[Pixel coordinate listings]
--------------------------------

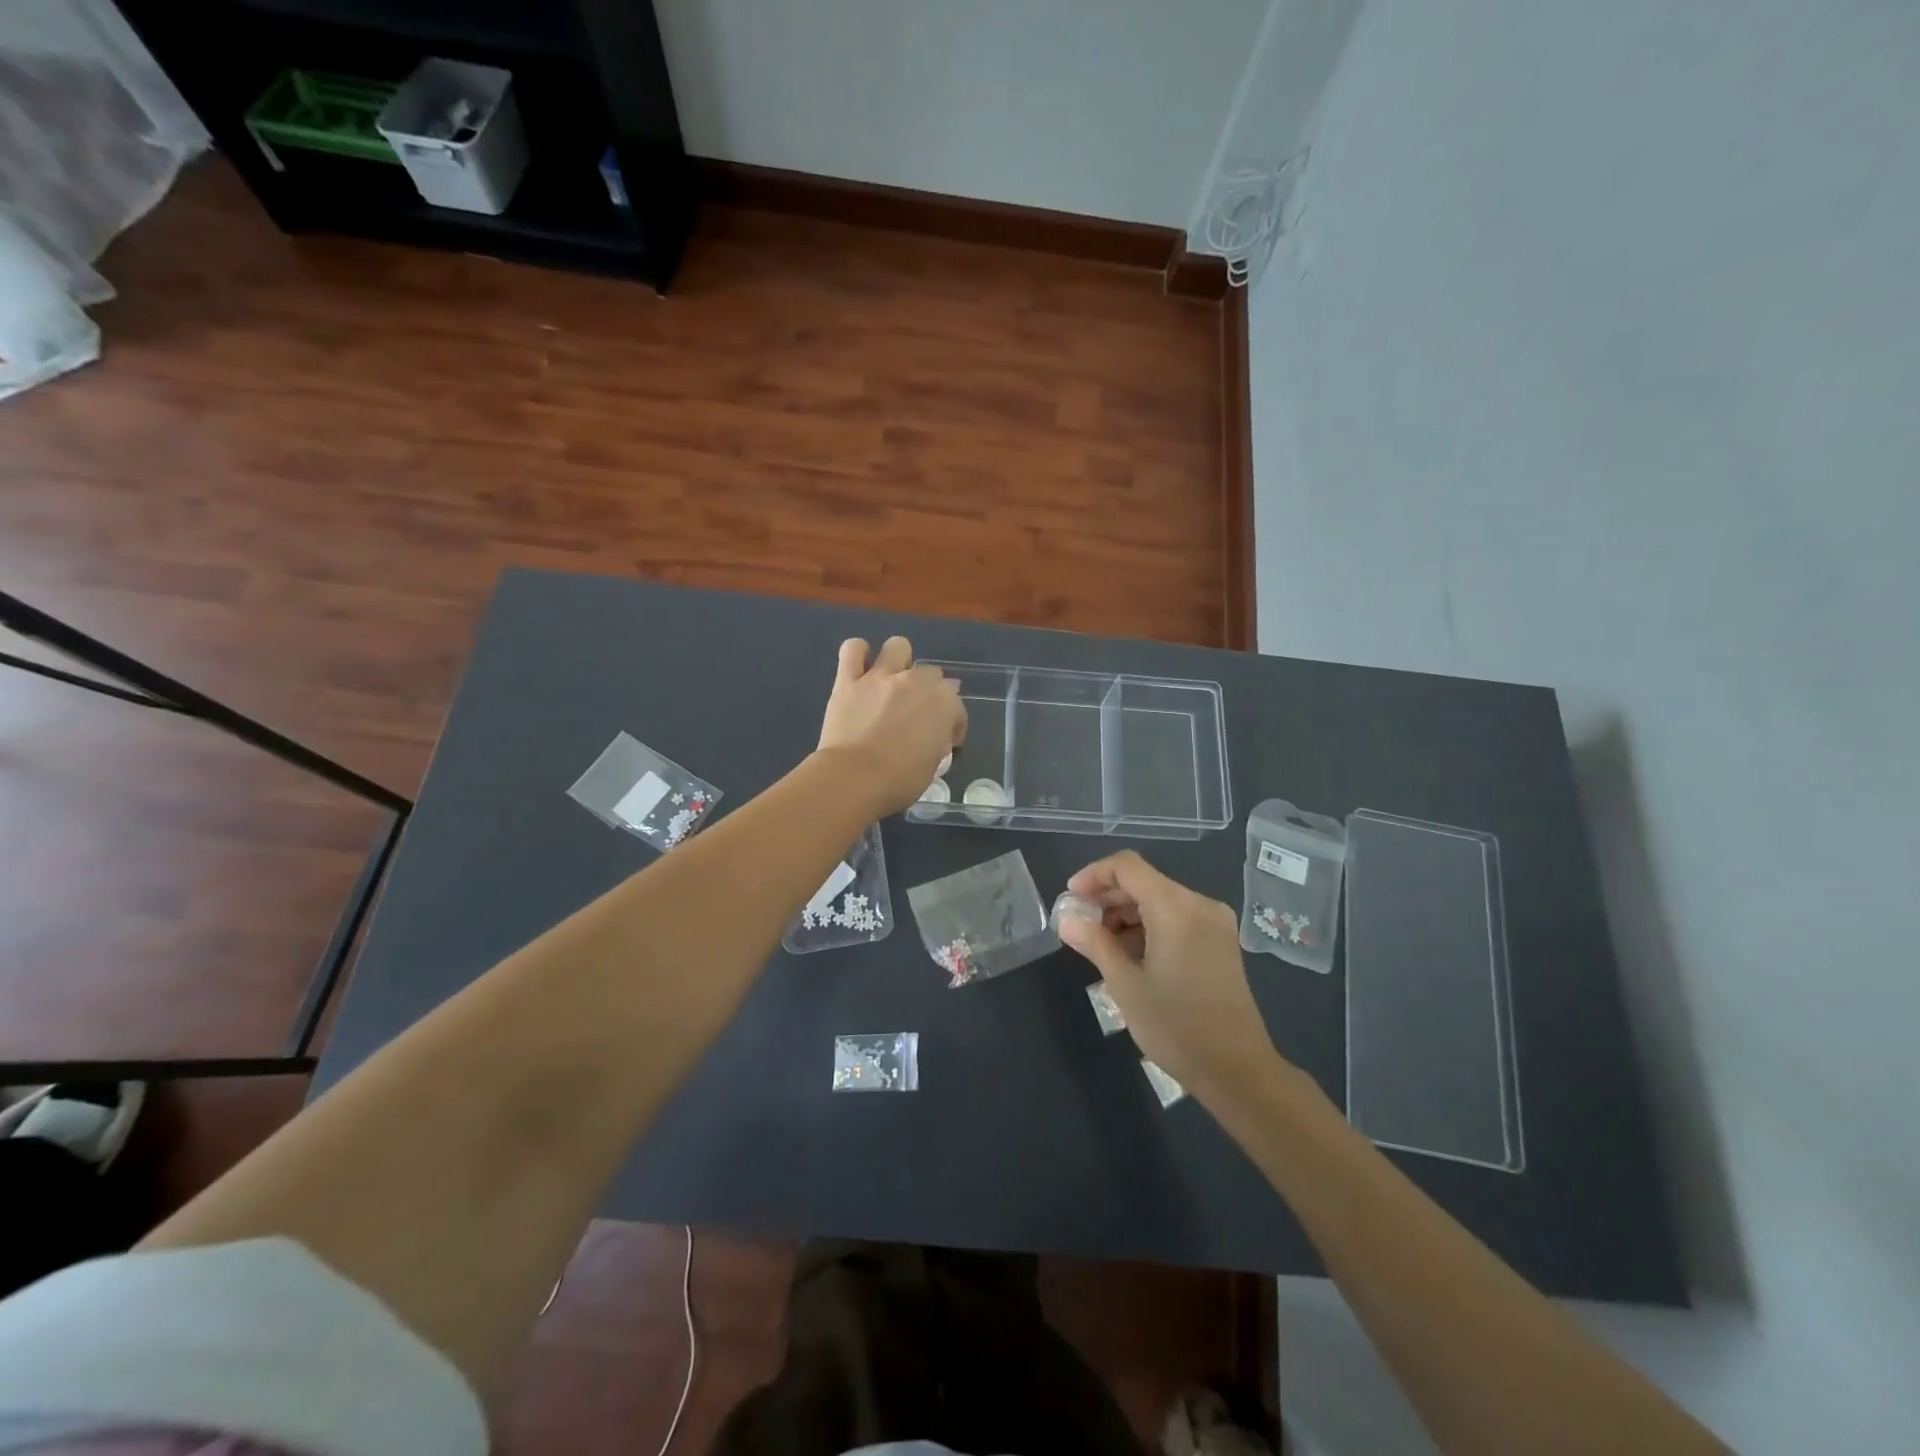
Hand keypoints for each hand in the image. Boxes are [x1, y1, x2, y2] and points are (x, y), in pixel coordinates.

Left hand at [817, 636, 965, 815]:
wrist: (853, 779)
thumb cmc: (898, 782)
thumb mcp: (932, 767)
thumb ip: (937, 742)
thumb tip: (934, 736)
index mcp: (943, 704)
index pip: (957, 707)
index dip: (953, 725)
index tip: (945, 740)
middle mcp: (916, 682)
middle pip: (931, 673)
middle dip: (929, 690)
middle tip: (917, 712)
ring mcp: (881, 677)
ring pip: (898, 647)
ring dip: (899, 660)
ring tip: (892, 680)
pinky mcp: (849, 680)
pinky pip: (853, 650)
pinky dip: (858, 654)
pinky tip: (859, 668)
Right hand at [1057, 851, 1280, 1100]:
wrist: (1236, 1070)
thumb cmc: (1175, 1026)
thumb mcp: (1125, 984)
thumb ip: (1094, 943)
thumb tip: (1066, 920)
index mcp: (1176, 907)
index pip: (1127, 867)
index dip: (1094, 875)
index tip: (1071, 898)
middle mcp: (1199, 904)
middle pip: (1144, 881)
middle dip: (1108, 897)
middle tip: (1080, 924)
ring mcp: (1214, 922)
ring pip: (1160, 899)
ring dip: (1127, 913)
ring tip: (1101, 944)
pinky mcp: (1220, 941)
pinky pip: (1177, 917)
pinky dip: (1149, 925)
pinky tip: (1130, 954)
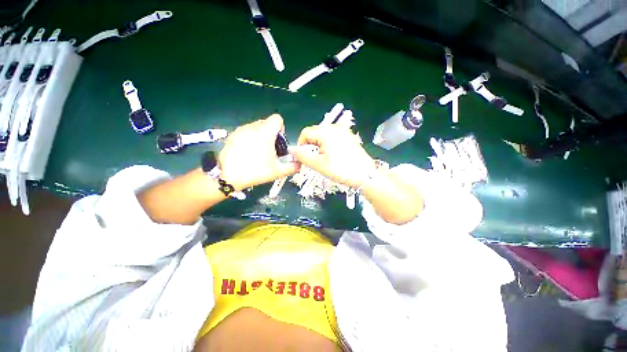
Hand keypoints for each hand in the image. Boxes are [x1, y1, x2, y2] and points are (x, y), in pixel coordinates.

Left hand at [219, 114, 298, 190]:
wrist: (227, 176)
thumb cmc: (255, 171)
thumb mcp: (277, 171)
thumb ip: (292, 167)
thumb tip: (300, 165)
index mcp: (265, 132)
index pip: (277, 119)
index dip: (281, 128)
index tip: (279, 141)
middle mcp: (253, 127)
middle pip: (266, 123)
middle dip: (271, 133)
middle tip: (270, 149)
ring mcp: (241, 130)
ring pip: (256, 127)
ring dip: (261, 135)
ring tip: (258, 152)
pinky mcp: (232, 135)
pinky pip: (246, 131)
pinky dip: (250, 138)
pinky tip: (247, 152)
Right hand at [292, 124, 374, 188]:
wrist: (365, 175)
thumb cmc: (340, 169)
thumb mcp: (318, 164)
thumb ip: (302, 156)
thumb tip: (292, 150)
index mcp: (326, 131)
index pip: (305, 132)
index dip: (300, 145)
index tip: (302, 157)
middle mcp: (335, 127)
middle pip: (314, 133)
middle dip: (310, 146)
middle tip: (313, 160)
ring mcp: (343, 131)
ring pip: (323, 136)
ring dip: (319, 147)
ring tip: (324, 160)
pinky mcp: (348, 137)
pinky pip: (332, 138)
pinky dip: (328, 146)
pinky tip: (333, 157)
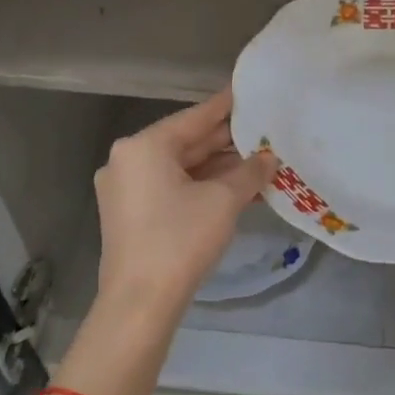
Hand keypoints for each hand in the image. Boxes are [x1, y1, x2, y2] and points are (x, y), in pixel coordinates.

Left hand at [94, 90, 276, 322]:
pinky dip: (201, 186)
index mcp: (144, 146)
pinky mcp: (129, 214)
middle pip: (186, 142)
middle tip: (263, 131)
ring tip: (258, 162)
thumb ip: (249, 172)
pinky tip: (235, 189)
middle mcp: (128, 160)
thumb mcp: (224, 200)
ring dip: (217, 167)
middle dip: (226, 142)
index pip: (195, 117)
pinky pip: (170, 188)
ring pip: (180, 168)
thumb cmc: (180, 239)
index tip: (249, 91)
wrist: (140, 303)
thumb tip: (269, 158)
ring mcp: (125, 189)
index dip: (226, 106)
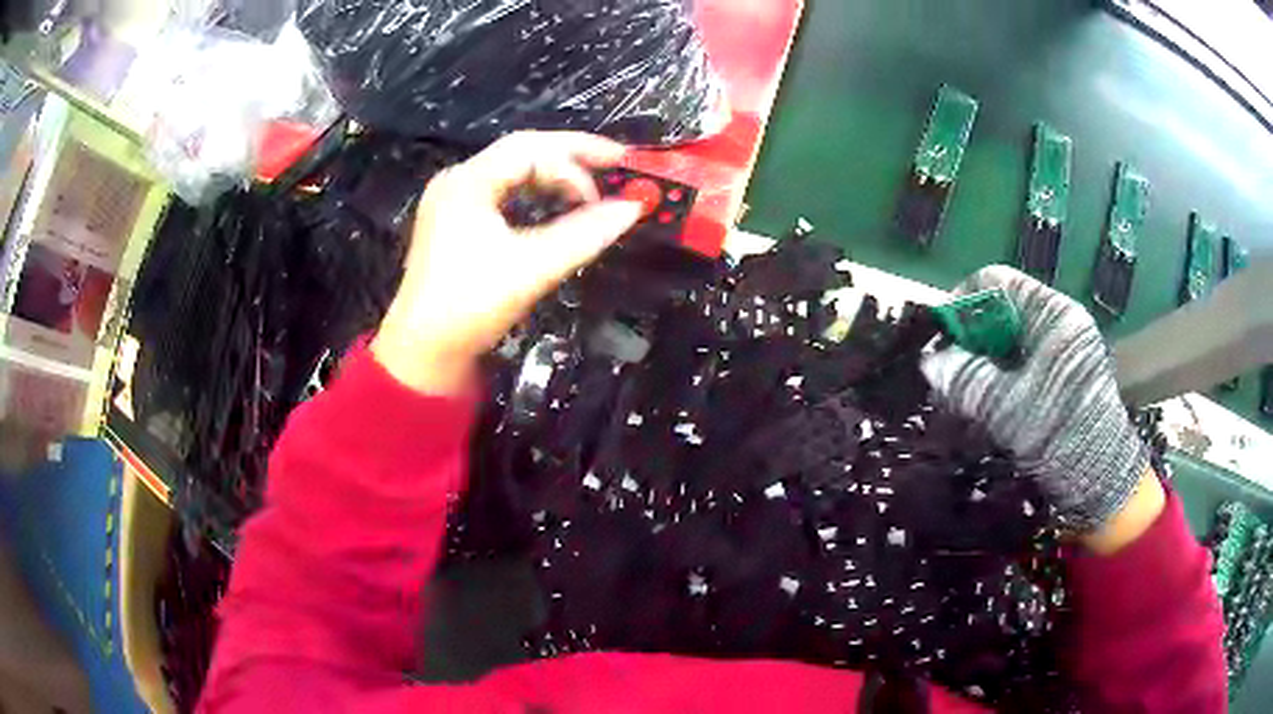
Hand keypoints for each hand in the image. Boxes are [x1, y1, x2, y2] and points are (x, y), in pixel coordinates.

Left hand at [372, 132, 643, 394]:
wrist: (424, 352)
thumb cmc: (472, 306)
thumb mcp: (533, 267)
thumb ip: (585, 233)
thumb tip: (634, 207)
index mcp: (468, 182)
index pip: (530, 149)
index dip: (576, 162)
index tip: (608, 194)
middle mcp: (457, 180)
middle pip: (521, 151)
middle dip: (570, 155)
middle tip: (616, 162)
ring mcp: (452, 199)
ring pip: (511, 170)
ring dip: (553, 173)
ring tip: (590, 184)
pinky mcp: (454, 220)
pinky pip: (501, 190)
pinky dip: (533, 192)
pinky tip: (553, 202)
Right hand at [920, 266, 1154, 538]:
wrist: (1101, 485)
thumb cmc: (1062, 438)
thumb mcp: (1009, 409)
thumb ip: (968, 380)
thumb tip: (929, 361)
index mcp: (1054, 314)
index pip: (998, 283)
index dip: (963, 303)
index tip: (940, 339)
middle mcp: (1059, 322)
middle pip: (1002, 311)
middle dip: (970, 340)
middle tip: (947, 375)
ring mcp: (1062, 350)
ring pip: (1009, 340)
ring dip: (981, 363)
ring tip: (960, 395)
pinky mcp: (1062, 376)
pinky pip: (1021, 363)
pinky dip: (998, 379)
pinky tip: (983, 405)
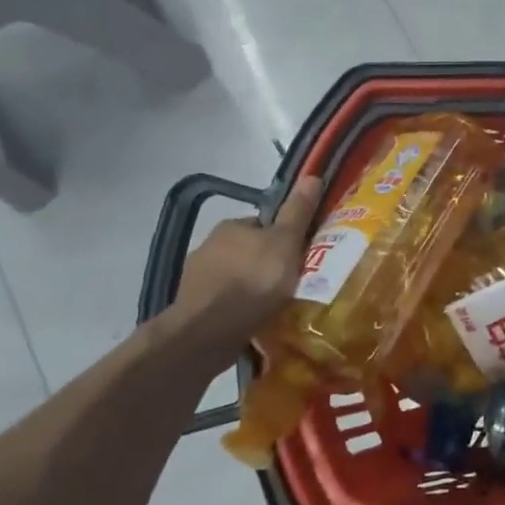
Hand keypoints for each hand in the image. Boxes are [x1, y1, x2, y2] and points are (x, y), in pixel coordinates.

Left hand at [169, 176, 323, 345]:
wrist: (209, 330)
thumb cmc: (254, 279)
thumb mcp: (286, 241)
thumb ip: (298, 212)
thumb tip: (312, 174)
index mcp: (232, 226)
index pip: (263, 225)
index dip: (284, 237)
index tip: (299, 255)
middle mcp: (209, 245)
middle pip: (248, 250)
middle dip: (266, 263)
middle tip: (291, 282)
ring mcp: (197, 278)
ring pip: (234, 277)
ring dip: (250, 287)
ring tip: (275, 305)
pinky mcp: (192, 307)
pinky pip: (223, 302)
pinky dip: (237, 308)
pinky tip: (253, 320)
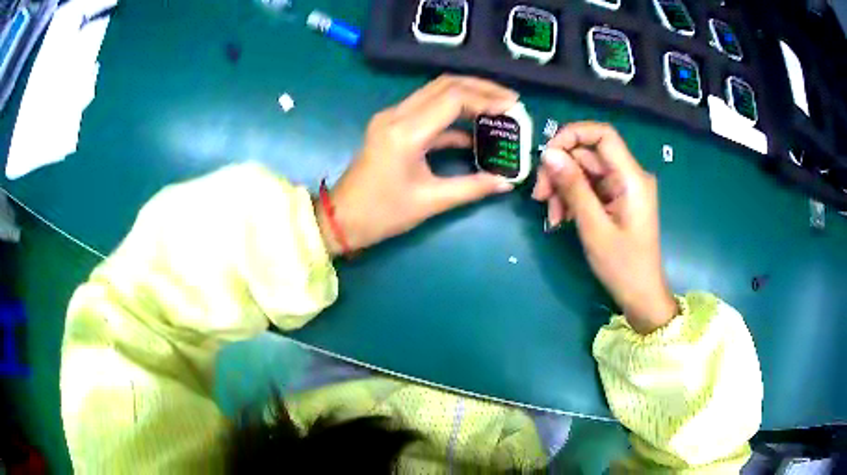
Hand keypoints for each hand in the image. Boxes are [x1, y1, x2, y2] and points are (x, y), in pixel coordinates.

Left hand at [316, 75, 517, 254]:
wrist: (341, 218)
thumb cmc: (382, 214)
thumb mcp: (430, 202)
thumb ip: (472, 188)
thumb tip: (506, 183)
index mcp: (406, 132)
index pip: (453, 98)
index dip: (486, 99)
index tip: (513, 107)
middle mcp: (397, 115)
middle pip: (444, 85)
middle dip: (480, 88)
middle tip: (509, 100)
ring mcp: (391, 117)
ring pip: (435, 92)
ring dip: (467, 96)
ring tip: (498, 108)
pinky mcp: (391, 125)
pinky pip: (426, 110)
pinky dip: (452, 115)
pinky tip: (474, 130)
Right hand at [532, 122, 676, 333]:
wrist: (641, 296)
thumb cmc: (623, 266)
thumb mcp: (594, 227)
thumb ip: (573, 187)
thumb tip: (548, 154)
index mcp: (631, 178)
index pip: (602, 135)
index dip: (572, 135)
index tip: (547, 155)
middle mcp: (629, 176)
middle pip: (588, 155)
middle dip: (560, 170)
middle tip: (540, 196)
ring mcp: (622, 188)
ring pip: (585, 172)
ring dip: (563, 188)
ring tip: (552, 215)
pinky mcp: (616, 200)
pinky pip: (589, 188)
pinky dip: (572, 199)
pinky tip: (561, 218)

--------------------------------

Task directions: With the pictures set aside, repeat every entry above exactly.

Exercise output:
Hand keypoints for each hand in the image. Boxes are [x1, y1, x2, y2] and points are (x, y), in pixel coordinates.

Left hand at [817, 636, 965, 815]:
wrist: (853, 779)
thumb cmc: (898, 782)
thumb mcp: (932, 767)
thumb ip: (937, 742)
thumb tip: (934, 736)
index mcp: (943, 704)
index pip: (957, 707)
index dip: (953, 725)
index tip: (945, 740)
middle mcp: (916, 682)
middle pip: (931, 673)
middle dip: (929, 690)
middle tip: (917, 712)
ring mcp: (881, 677)
ring pip: (898, 647)
ring dip: (899, 660)
ring tip: (892, 680)
pinky mcp: (849, 680)
pinky pip: (853, 650)
pinky dip: (858, 654)
pinky tip: (859, 668)
Right hand at [1057, 851, 1280, 1100]:
wrist: (1236, 1070)
thumb cmc: (1175, 1026)
thumb mcp: (1125, 984)
thumb ip: (1094, 943)
thumb tip: (1066, 920)
index mcp: (1176, 907)
index pip: (1127, 867)
index dip: (1094, 875)
index tip: (1071, 898)
middle mcp: (1199, 904)
middle pip: (1144, 881)
middle dip: (1108, 897)
middle tip: (1080, 924)
ring mcp: (1214, 922)
ring pip: (1160, 899)
ring dip: (1127, 913)
ring tip: (1101, 944)
pinky mcp: (1220, 941)
pinky pip: (1177, 917)
pinky dip: (1149, 925)
pinky tip: (1130, 954)
Hand keypoints for each hand in the image. Boxes are [x1, y1, x2, y2] and points are (x, y), in pixel coordinates.

Left hand at [219, 114, 298, 190]:
wrist: (227, 176)
thumb cmc: (255, 171)
thumb mcp: (277, 171)
thumb ip: (292, 167)
thumb tip: (300, 165)
index mcp: (265, 132)
index pip: (277, 119)
index dip: (281, 128)
index tip: (279, 141)
middle mcp: (253, 127)
middle pip: (266, 123)
middle dip: (271, 133)
middle tip: (270, 149)
ring mcp: (241, 130)
ring pip: (256, 127)
ring dip: (261, 135)
ring tip: (258, 152)
pinky mcp: (232, 135)
pinky pip: (246, 131)
pinky dip: (250, 138)
pinky tip: (247, 152)
Right hand at [292, 124, 374, 188]:
wrist: (365, 175)
thumb cmc: (340, 169)
thumb mcp: (318, 164)
thumb ip: (302, 156)
thumb tip: (292, 150)
index mcp: (326, 131)
index pip: (305, 132)
index dip: (300, 145)
index tip: (302, 157)
middle mcp: (335, 127)
middle pip: (314, 133)
middle dip: (310, 146)
middle tip: (313, 160)
ring mcp: (343, 131)
ring pip: (323, 136)
ring dip: (319, 147)
ring tip: (324, 160)
pinky mcp: (348, 137)
pinky pip: (332, 138)
pinky dip: (328, 146)
pinky tip: (333, 157)
Hand keypoints for each hand in the image. Boxes are [x1, y1, x2, y2] and points are (x, y), in pixel coordinates.

Left hand at [94, 90, 276, 322]:
pinky dip: (201, 186)
index mcp: (144, 146)
pinky mcp: (129, 214)
middle pip: (186, 142)
middle tip: (263, 131)
ring tip: (258, 162)
thumb ip: (249, 172)
pinky tip: (235, 189)
middle mcp: (128, 160)
thumb mcp: (224, 200)
ring dip: (217, 167)
middle dip: (226, 142)
index pip: (195, 117)
pinky pip: (170, 188)
ring pip: (180, 168)
thumb cmc: (180, 239)
index tip: (249, 91)
wrist: (140, 303)
thumb tip: (269, 158)
ring mcp: (125, 189)
index dip: (226, 106)
Hand keypoints for each hand in the image. Boxes are [x1, y1, x2, y2] and points are (x, y), in pixel coordinates.

Left hand at [372, 132, 643, 394]:
wrist: (424, 352)
thumb cmc: (472, 306)
thumb mcp: (533, 267)
thumb ip: (585, 233)
thumb tip: (634, 207)
index mcp: (468, 182)
index pip: (530, 149)
index dip: (576, 162)
index tip: (608, 194)
middle mcp: (457, 180)
middle pip: (521, 151)
middle dip: (570, 155)
middle tip: (616, 162)
ring mcp: (452, 199)
ring pip: (511, 170)
ring dip: (553, 173)
ring tip: (590, 184)
pinky mcp: (454, 220)
pinky pip: (501, 190)
pinky dip: (533, 192)
pinky tip: (553, 202)
Right hand at [920, 266, 1154, 538]:
wrist: (1101, 485)
thumb cmc: (1062, 438)
thumb mcp: (1009, 409)
thumb ip: (968, 380)
thumb tip: (929, 361)
index mcp: (1054, 314)
index pip: (998, 283)
index dip: (963, 303)
index tip: (940, 339)
middle mcp: (1059, 322)
middle pip: (1002, 311)
middle dip: (970, 340)
middle tip: (947, 375)
ring mcp: (1062, 350)
ring pip: (1009, 340)
ring dip: (981, 363)
ring tip: (960, 395)
pinky mcp: (1062, 376)
pinky pip: (1021, 363)
pinky dip: (998, 379)
pinky tip: (983, 405)
Hand keypoints for each hand in the image. Boxes are [x1, y1, x2, y2] and points are (x, y), in pixel coordinates.

Left hand at [169, 176, 323, 345]:
wrist: (209, 330)
thumb cmc: (254, 279)
thumb mcp: (286, 241)
thumb ip: (298, 212)
thumb tip: (312, 174)
index mcp: (232, 226)
index pip: (263, 225)
index dip: (284, 237)
index tip: (299, 255)
middle mcp: (209, 245)
middle pip: (248, 250)
middle dip: (266, 263)
middle tip: (291, 282)
ring mcp: (197, 278)
ring pip: (234, 277)
ring dip: (250, 287)
ring tip: (275, 305)
pinky mcp: (192, 307)
pinky pip: (223, 302)
pinky dip: (237, 308)
pinky tip: (253, 320)
Hand keypoints for each hand in the image. Boxes are [x1, y1, x2, y2] and points are (x, y), in pixel coordinates.

Left hand at [316, 75, 517, 254]:
wrist: (341, 218)
thumb cmc: (382, 214)
thumb mcp: (430, 202)
thumb ip: (472, 188)
thumb tip: (506, 183)
index mcp: (406, 132)
index pip: (453, 98)
index dip: (486, 99)
index tip: (513, 107)
middle mcp: (397, 115)
middle pip: (444, 85)
middle dip: (480, 88)
middle tip: (509, 100)
ring mcp: (391, 117)
ring pip: (435, 92)
ring dip: (467, 96)
ring tip: (498, 108)
pinky mcp: (391, 125)
pinky pip: (426, 110)
pinky dip: (452, 115)
pinky tip: (474, 130)
Right hand at [532, 122, 676, 333]:
wrist: (641, 296)
thumb cmc: (623, 266)
thumb mcp: (594, 227)
thumb ip: (573, 187)
thumb tip: (548, 154)
index mcp: (631, 178)
index pip: (602, 135)
index dip: (572, 135)
index tip: (547, 155)
middle mcp: (629, 176)
middle pip: (588, 155)
middle dip: (560, 170)
middle tip: (540, 196)
ring mcp: (622, 188)
ring pip: (585, 172)
ring dip: (563, 188)
ring tip: (552, 215)
pinky mcp: (616, 200)
pinky pip: (589, 188)
pinky dip: (572, 199)
pinky tip: (561, 218)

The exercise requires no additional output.